● Passage to read:
# How to factory reset Samsung clx-6260fd



## cruzman (Jul 6, 2014)

Help.
Has someone knowledge about now how to factory reset an Samsung clx-6260fd.
As I during an relocation has lost my ID and password for login to the SyncThru Web Service. 
Has tried Samsung support without any success :sad:.
Has also tried all solutions mentioned in an earlier thread.
Thanks


----------



## joeten (Dec 4, 2008)

Hi and welcome to TSF try the info here Samsung CLX-6260FD | User Manual Ver.1.0 (English) it might have something


----------



## cruzman (Jul 6, 2014)

joeten said:


> Hi and welcome to TSF try the info here Samsung CLX-6260FD | User Manual Ver.1.0 (English) it might have something


Hello joeten.
The manual says noting about it.
Have spoken to Canon service desk here in Norway and they don't know how to do it.
They say I probably have to get an service guy to fix it.
Its strange, the other model the CLX-626xFW series have an reset button on the panel..... Button number 9: Resets the current machine's setup.
6260FD dos not :facepalm:
Printer is only six months old, so if I has to dismantle it to solve it on the mainboard, and that is a pity, as it will terminate the guaranty.:sad:


----------



## joeten (Dec 4, 2008)

Hi, sorry to hear that, I have looked but cannot find anything about a reset for this model my guess is it is hidden, and needs a service center who may have a service manual to allow them access to the area for reset, unfortunately I have found nothing related to the service manual either.


----------



## JimE (Apr 16, 2009)

Most hardware doesn't provide a simple "reset" button which removes security settings. The only solution is often a certified technician. Having a reset button nullifies having security settings.


----------

● Data excerpt:

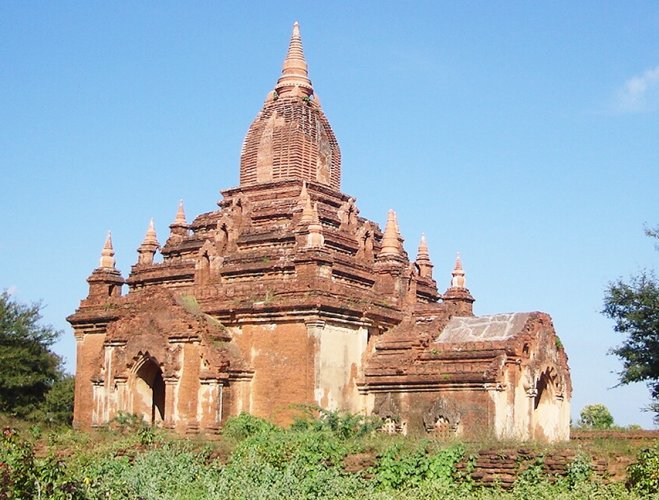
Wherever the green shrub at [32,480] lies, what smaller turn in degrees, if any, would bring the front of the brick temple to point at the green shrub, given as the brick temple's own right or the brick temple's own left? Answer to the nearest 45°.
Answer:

● Exercise instructions:
1: Please list every distinct username that posts in the printer reset thread, each only once.
2: Reproduce the printer reset thread from "They say I probably" to "service manual either.", word for word.

● Solutions per task:
1:
cruzman
joeten
JimE

2:
They say I probably have to get an service guy to fix it.
Its strange, the other model the CLX-626xFW series have an reset button on the panel..... Button number 9: Resets the current machine's setup.
6260FD dos not :facepalm:
Printer is only six months old, so if I has to dismantle it to solve it on the mainboard, and that is a pity, as it will terminate the guaranty.:sad:


----------



## joeten (Dec 4, 2008)

Hi, sorry to hear that, I have looked but cannot find anything about a reset for this model my guess is it is hidden, and needs a service center who may have a service manual to allow them access to the area for reset, unfortunately I have found nothing related to the service manual either.